Хлудневская быль

Анатолий Матвеев
Каждый маленький чиновник мечтает стать большим, а большой – еще больше, и оттого согласия между чиновниками нет, а только служебное рвение да чинопочитание. А уж чиновники все большие и маленькие боятся, чтоб по их департаменту какой оплошности или, хуже того, конфузии не вышло. Разводи потом руками: мол, не доглядели, не додумали.
Тут как-то большому московскому чиновнику, который культурой заведует в департаменте, донесли: мол, есть в Калужской губернии в Думиничском уезде село Хлуднево, а в том селе лепят из глины свистульки да гремотушки да прочу разную игрушку. Он бы, большой чиновник, такое дело без внимания оставил, кабы все своим чередом да порядком шло: спервоначалу донесение, на донесение резолюция наложена, сверху распоряжение, все аккуратно в папочку сшито, папочке номер присвоен, в канцелярии зарегистрирован. А тут со стороны сказано, и он по своему культурному департаменту знать не знает, ведать не ведает. Ну, как донесут наиглавнейшему, что по культурному ведомству такое упущение, а набольший возьмет и на вид поставит: вот, дескать, игрушки есть, матера есть, а по их департаменту – ни сном, ни духом.

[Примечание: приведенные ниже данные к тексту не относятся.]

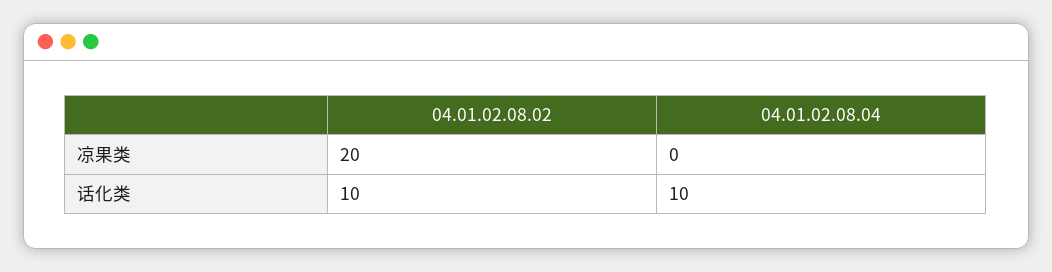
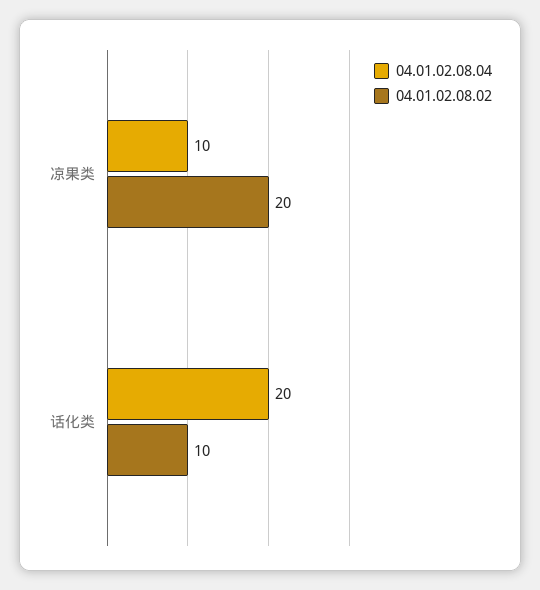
  {
    "04.01.02.08.02": {
      "凉果类": 20,
      "话化类": 10
    },
    "04.01.02.08.04": {
-     "凉果类": 0,
+     "凉果类": 10,
-     "话化类": 10
+     "话化类": 20
    }
  }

А раз чиновник большой, то и огорчение у него большое вышло. А дабы болезнь в нем чиновничья не разыгралась, он скорее нарочного в Калугу, чтоб первым делом нагоняй тамошним чиновникам сделал, что такое дело проворонили, а уж потом все вызнал да прознал, что за свистульки с гремотушками да к какому месту прикладываются.
Калужские-то чиновники, как тишь да гладь да божья благодать, себя дома набольшими чувствуют, а как нарочный московский наехал, пополам согнулись и давай на себе волосы рвать: дескать, не доглядели, впредь будем осмотрительнее, игрушечников хлудневских в порошок сотрем , по ветру пустим. Нарочный на них прицыкнул и строго приказал, чтоб в краткий срок все разузнать, разведать и ему доложить. Обрадовались калужские-то чиновники такому обороту и давай служебное рвение показывать. Сей же секунд своего нарочного снарядили, инструкций да распоряжений надавали и –  в дорогу. С такими-то бумагами нарочный мигом до села долетел.
Все село сбежалось: что такое – потоп ли землетрясение. А нарочный, даром что из чиновников самый мелкий, да не верхогляд. У него служебное рвение жиром не заросло, а раз дело московско-государственное, то всех игрушечников в одну избу согнал и давай вызнавать, чем вы, такие-сякие, глинобрюхие, Москву в удивление привели. И игрушечники руками разводят: дескать, знать не знаем ведать не ведаем, а что игрушку без разрешения лепим, так деды и прадеды лепили и разрешения не спрашивали. Стал чиновник игрушку смотреть, а в ней вида никакого, глина и глина, только в печи жжена. Он бы такую не то что в Москву, в Калугу бы постеснялся везти. Ну, да по чину рассуждать не положено и приказу перечить нельзя, а потому все обстоятельно расспросил, где глина водится, как игрушки лепятся да как в печь сажать. Даже свистеть выучился. Ну, как московский начальник спросит, а он такой закавыкой себе карьеру испортит. После игрушки повидастей в сумку склал, хотел какого-никакого и игрушечника с собой прихватить, а они все девки да бабы да старухи. Одежонка неказиста, выправки нет, потому и не стал брать. Собрался – и в Калугу. Своему начальству доложил. Оно, недолго думая, бумагу сочинило, что вот, мол, нарочный чиновник за хлудневскими игрушечниками доглядывает, – и скорей к московскому нарочному. Тот калужского нарочного в охапку – и в Москву к большому чиновнику.
Тот, как ему доложили, что нарочный прибыл, ногами затопал, кулаком по столу застучал, а как папочку с делом увидел, и московского чиновника облобызал, и калужскому чиновнику улыбнулся. Дело в руки и скорей набольшему докладывать, что вот, мол, по нашему департаменту какое попечение о простом народе имеется.
Калужский-то нарочный с тех пор в гору полез: большой не большой, а не последний.
И игрушечники не в обиде: слава богу, не разорили да в Сибирь не сослали. А игрушки и посейчас лепят.
А и правда: чем хлудневские дымковской или филимоновской хужее? Из одной глины деланы.